Physiologically based pharmacokinetic model for predicting the biodistribution of albumin nanoparticles after induction and recovery from acute lung injury
Elena O. Kutumova,
Ilya R. Akberdin,
Vera S. Egorova,
Ekaterina P. Kolesova,
Alessandro Parodi,
Vadim S. Pokrovsky,
Andrey A. Zamyatnin, Jr,
Fedor A. Kolpakov
Affiliations
Elena O. Kutumova
Department of Computational Biology, Sirius University of Science and Technology, 354340, Sirius, Krasnodar Region, Russia; Laboratory of Bioinformatics, Federal Research Center for Information and Computational Technologies, 630090, Novosibirsk, Russia; Biosoft.Ru, Ltd., 630058, Novosibirsk, Russia
Ilya R. Akberdin
Department of Computational Biology, Sirius University of Science and Technology, 354340, Sirius, Krasnodar Region, Russia; Biosoft.Ru, Ltd., 630058, Novosibirsk, Russia; Department of Natural Sciences, Novosibirsk State University, 630090, Novosibirsk, Russia
Vera S. Egorova
Scientific Center for Translational Medicine, Sirius University of Science and Technology, 354340, Sirius, Krasnodar Region, Russia
Ekaterina P. Kolesova
Scientific Center for Translational Medicine, Sirius University of Science and Technology, 354340, Sirius, Krasnodar Region, Russia
Alessandro Parodi
Scientific Center for Translational Medicine, Sirius University of Science and Technology, 354340, Sirius, Krasnodar Region, Russia; Corresponding author. Scientific Center for Translational Medicine, Sirius University of Science and Technology, Olympic Ave, 1, Bolshoy Sochi, Krasnodar Krai, 354340, Sirius, Krasnodar Region, Russia
Vadim S. Pokrovsky
N.N. Blokhin Medical Research Center of Oncology, 115522, Moscow, Russia; Patrice Lumumba People's Friendship University, 117198, Moscow, Russia
Andrey A. Zamyatnin, Jr
Scientific Center for Translational Medicine, Sirius University of Science and Technology, 354340, Sirius, Krasnodar Region, Russia; Faculty of Bioengineering and Bioinformatics and Belozersky Institute of Physico-Chemical Biology, Lomonosov Moscow State University, 119234, Moscow, Russia; Department of Biological Chemistry, Sechenov First Moscow State Medical University, 119991, Moscow, Russia; Corresponding author.
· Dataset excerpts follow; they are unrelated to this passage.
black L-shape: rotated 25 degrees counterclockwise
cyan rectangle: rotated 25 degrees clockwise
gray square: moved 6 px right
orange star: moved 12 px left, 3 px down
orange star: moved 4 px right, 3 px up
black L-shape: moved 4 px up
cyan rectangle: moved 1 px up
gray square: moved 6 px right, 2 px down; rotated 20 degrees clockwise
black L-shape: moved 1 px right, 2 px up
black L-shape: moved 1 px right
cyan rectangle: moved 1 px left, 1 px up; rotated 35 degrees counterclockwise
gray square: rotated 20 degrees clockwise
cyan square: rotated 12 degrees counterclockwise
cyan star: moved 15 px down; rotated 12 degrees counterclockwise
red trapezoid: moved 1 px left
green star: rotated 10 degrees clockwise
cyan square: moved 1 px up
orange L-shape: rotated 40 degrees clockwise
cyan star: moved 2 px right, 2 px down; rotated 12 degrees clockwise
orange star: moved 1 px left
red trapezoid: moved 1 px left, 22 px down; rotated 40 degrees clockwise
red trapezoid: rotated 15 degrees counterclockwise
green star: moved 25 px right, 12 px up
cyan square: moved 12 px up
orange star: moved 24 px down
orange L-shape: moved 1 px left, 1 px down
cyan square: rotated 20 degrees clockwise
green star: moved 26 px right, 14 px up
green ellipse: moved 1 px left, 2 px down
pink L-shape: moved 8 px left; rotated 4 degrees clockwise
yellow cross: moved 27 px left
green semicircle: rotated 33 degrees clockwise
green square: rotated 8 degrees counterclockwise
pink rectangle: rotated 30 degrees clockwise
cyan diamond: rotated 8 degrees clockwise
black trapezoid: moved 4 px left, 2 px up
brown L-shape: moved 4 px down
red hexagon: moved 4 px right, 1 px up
Faculty of Bioengineering and Bioinformatics, Lomonosov Moscow State University, Leninskie gory 1-73, 119234, Moscow, Russia
Fedor A. Kolpakov
Department of Computational Biology, Sirius University of Science and Technology, 354340, Sirius, Krasnodar Region, Russia; Laboratory of Bioinformatics, Federal Research Center for Information and Computational Technologies, 630090, Novosibirsk, Russia; Biosoft.Ru, Ltd., 630058, Novosibirsk, Russia
The application of nanomedicine in the treatment of acute lung injury (ALI) has great potential for the development of new therapeutic strategies. To gain insight into the kinetics of nanocarrier distribution upon time-dependent changes in tissue permeability after ALI induction in mice, we developed a physiologically based pharmacokinetic model for albumin nanoparticles (ANP). The model was calibrated using data from mice treated with intraperitoneal LPS (6 mg/kg), followed by intravenous ANP (0.5 mg/mouse or about 20.8 mg/kg) at 0.5, 6, and 24 h. The simulation results reproduced the experimental observations and indicated that the accumulation of ANP in the lungs increased, reaching a peak 6 h after LPS injury, whereas it decreased in the liver, kidney, and spleen. The model predicted that LPS caused an immediate (within the first 30 min) dramatic increase in lung and kidney tissue permeability, whereas splenic tissue permeability gradually increased over 24 h after LPS injection. This information can be used to design new therapies targeting specific organs affected by bacterial infections and potentially by other inflammatory insults.